• **Challenge**
Repeat the listing in full, word for word.

• **Data shown**
=======
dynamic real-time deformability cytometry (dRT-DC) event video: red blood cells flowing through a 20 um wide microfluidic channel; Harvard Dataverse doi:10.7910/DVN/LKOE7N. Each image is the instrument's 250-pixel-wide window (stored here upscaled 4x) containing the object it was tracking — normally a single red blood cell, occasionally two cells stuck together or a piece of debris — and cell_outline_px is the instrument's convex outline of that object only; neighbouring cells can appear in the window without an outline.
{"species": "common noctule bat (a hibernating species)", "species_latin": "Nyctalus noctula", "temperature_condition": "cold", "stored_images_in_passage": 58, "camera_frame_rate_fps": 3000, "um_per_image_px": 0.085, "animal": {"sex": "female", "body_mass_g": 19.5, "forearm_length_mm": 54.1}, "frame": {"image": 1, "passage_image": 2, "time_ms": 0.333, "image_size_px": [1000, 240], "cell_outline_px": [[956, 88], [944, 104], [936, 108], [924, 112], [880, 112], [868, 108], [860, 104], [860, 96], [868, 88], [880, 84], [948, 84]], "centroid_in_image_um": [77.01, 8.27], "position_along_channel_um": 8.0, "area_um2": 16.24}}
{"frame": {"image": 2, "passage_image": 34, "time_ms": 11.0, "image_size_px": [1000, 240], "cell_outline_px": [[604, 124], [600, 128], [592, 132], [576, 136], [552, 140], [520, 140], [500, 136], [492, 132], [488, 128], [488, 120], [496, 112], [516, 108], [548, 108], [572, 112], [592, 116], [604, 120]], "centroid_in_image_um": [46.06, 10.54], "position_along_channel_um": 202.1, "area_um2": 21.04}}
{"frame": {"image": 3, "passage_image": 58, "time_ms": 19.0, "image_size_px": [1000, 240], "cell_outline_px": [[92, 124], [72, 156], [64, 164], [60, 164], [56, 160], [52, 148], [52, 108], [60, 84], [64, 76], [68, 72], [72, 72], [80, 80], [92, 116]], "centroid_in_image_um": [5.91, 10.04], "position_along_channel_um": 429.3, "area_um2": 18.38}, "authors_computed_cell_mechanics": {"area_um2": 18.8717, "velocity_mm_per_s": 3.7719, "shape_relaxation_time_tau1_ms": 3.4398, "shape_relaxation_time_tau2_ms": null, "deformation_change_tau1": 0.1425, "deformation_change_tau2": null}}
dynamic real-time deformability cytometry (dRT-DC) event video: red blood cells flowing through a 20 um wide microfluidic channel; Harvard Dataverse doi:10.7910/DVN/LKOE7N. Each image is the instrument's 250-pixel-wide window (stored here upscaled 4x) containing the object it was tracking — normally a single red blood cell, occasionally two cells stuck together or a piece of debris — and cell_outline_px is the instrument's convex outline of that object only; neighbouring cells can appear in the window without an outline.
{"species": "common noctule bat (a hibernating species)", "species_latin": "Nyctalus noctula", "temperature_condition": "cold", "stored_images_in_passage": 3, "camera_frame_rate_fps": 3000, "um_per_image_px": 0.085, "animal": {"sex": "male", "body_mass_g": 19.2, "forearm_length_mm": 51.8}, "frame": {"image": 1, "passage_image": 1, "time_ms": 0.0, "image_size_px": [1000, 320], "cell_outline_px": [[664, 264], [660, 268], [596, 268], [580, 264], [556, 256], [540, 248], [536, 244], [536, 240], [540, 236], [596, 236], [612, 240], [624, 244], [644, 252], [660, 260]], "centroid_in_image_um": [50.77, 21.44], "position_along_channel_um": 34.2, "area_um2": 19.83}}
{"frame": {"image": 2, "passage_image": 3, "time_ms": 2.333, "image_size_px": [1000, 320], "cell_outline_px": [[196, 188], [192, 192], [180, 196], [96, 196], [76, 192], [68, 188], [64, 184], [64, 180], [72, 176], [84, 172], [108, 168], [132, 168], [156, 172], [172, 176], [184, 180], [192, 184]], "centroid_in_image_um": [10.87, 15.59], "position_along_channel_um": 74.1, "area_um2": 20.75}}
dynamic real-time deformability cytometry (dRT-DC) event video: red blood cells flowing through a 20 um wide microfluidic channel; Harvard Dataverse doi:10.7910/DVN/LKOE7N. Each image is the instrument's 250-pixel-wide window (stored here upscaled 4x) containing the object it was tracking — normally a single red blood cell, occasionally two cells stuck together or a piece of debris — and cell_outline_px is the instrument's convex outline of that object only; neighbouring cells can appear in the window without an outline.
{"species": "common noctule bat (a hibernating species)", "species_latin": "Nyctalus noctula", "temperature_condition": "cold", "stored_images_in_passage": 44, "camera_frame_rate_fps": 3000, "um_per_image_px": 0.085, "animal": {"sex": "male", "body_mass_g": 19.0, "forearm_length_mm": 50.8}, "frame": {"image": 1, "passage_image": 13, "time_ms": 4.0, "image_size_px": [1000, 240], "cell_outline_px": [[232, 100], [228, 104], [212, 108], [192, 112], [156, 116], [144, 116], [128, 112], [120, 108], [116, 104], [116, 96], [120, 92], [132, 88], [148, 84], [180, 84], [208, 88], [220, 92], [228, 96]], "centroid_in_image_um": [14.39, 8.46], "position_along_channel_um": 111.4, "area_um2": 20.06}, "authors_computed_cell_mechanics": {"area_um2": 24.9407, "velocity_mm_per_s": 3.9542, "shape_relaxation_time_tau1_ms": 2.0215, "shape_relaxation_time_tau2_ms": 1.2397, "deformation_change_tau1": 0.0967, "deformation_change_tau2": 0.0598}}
=======
• **Answer for this exercise**
dynamic real-time deformability cytometry (dRT-DC) event video: red blood cells flowing through a 20 um wide microfluidic channel; Harvard Dataverse doi:10.7910/DVN/LKOE7N. Each image is the instrument's 250-pixel-wide window (stored here upscaled 4x) containing the object it was tracking — normally a single red blood cell, occasionally two cells stuck together or a piece of debris — and cell_outline_px is the instrument's convex outline of that object only; neighbouring cells can appear in the window without an outline.
{"species": "common noctule bat (a hibernating species)", "species_latin": "Nyctalus noctula", "temperature_condition": "cold", "stored_images_in_passage": 58, "camera_frame_rate_fps": 3000, "um_per_image_px": 0.085, "animal": {"sex": "female", "body_mass_g": 19.5, "forearm_length_mm": 54.1}, "frame": {"image": 1, "passage_image": 2, "time_ms": 0.333, "image_size_px": [1000, 240], "cell_outline_px": [[956, 88], [944, 104], [936, 108], [924, 112], [880, 112], [868, 108], [860, 104], [860, 96], [868, 88], [880, 84], [948, 84]], "centroid_in_image_um": [77.01, 8.27], "position_along_channel_um": 8.0, "area_um2": 16.24}}
{"frame": {"image": 2, "passage_image": 34, "time_ms": 11.0, "image_size_px": [1000, 240], "cell_outline_px": [[604, 124], [600, 128], [592, 132], [576, 136], [552, 140], [520, 140], [500, 136], [492, 132], [488, 128], [488, 120], [496, 112], [516, 108], [548, 108], [572, 112], [592, 116], [604, 120]], "centroid_in_image_um": [46.06, 10.54], "position_along_channel_um": 202.1, "area_um2": 21.04}}
{"frame": {"image": 3, "passage_image": 58, "time_ms": 19.0, "image_size_px": [1000, 240], "cell_outline_px": [[92, 124], [72, 156], [64, 164], [60, 164], [56, 160], [52, 148], [52, 108], [60, 84], [64, 76], [68, 72], [72, 72], [80, 80], [92, 116]], "centroid_in_image_um": [5.91, 10.04], "position_along_channel_um": 429.3, "area_um2": 18.38}, "authors_computed_cell_mechanics": {"area_um2": 18.8717, "velocity_mm_per_s": 3.7719, "shape_relaxation_time_tau1_ms": 3.4398, "shape_relaxation_time_tau2_ms": null, "deformation_change_tau1": 0.1425, "deformation_change_tau2": null}}
dynamic real-time deformability cytometry (dRT-DC) event video: red blood cells flowing through a 20 um wide microfluidic channel; Harvard Dataverse doi:10.7910/DVN/LKOE7N. Each image is the instrument's 250-pixel-wide window (stored here upscaled 4x) containing the object it was tracking — normally a single red blood cell, occasionally two cells stuck together or a piece of debris — and cell_outline_px is the instrument's convex outline of that object only; neighbouring cells can appear in the window without an outline.
{"species": "common noctule bat (a hibernating species)", "species_latin": "Nyctalus noctula", "temperature_condition": "cold", "stored_images_in_passage": 3, "camera_frame_rate_fps": 3000, "um_per_image_px": 0.085, "animal": {"sex": "male", "body_mass_g": 19.2, "forearm_length_mm": 51.8}, "frame": {"image": 1, "passage_image": 1, "time_ms": 0.0, "image_size_px": [1000, 320], "cell_outline_px": [[664, 264], [660, 268], [596, 268], [580, 264], [556, 256], [540, 248], [536, 244], [536, 240], [540, 236], [596, 236], [612, 240], [624, 244], [644, 252], [660, 260]], "centroid_in_image_um": [50.77, 21.44], "position_along_channel_um": 34.2, "area_um2": 19.83}}
{"frame": {"image": 2, "passage_image": 3, "time_ms": 2.333, "image_size_px": [1000, 320], "cell_outline_px": [[196, 188], [192, 192], [180, 196], [96, 196], [76, 192], [68, 188], [64, 184], [64, 180], [72, 176], [84, 172], [108, 168], [132, 168], [156, 172], [172, 176], [184, 180], [192, 184]], "centroid_in_image_um": [10.87, 15.59], "position_along_channel_um": 74.1, "area_um2": 20.75}}
dynamic real-time deformability cytometry (dRT-DC) event video: red blood cells flowing through a 20 um wide microfluidic channel; Harvard Dataverse doi:10.7910/DVN/LKOE7N. Each image is the instrument's 250-pixel-wide window (stored here upscaled 4x) containing the object it was tracking — normally a single red blood cell, occasionally two cells stuck together or a piece of debris — and cell_outline_px is the instrument's convex outline of that object only; neighbouring cells can appear in the window without an outline.
{"species": "common noctule bat (a hibernating species)", "species_latin": "Nyctalus noctula", "temperature_condition": "cold", "stored_images_in_passage": 44, "camera_frame_rate_fps": 3000, "um_per_image_px": 0.085, "animal": {"sex": "male", "body_mass_g": 19.0, "forearm_length_mm": 50.8}, "frame": {"image": 1, "passage_image": 13, "time_ms": 4.0, "image_size_px": [1000, 240], "cell_outline_px": [[232, 100], [228, 104], [212, 108], [192, 112], [156, 116], [144, 116], [128, 112], [120, 108], [116, 104], [116, 96], [120, 92], [132, 88], [148, 84], [180, 84], [208, 88], [220, 92], [228, 96]], "centroid_in_image_um": [14.39, 8.46], "position_along_channel_um": 111.4, "area_um2": 20.06}, "authors_computed_cell_mechanics": {"area_um2": 24.9407, "velocity_mm_per_s": 3.9542, "shape_relaxation_time_tau1_ms": 2.0215, "shape_relaxation_time_tau2_ms": 1.2397, "deformation_change_tau1": 0.0967, "deformation_change_tau2": 0.0598}}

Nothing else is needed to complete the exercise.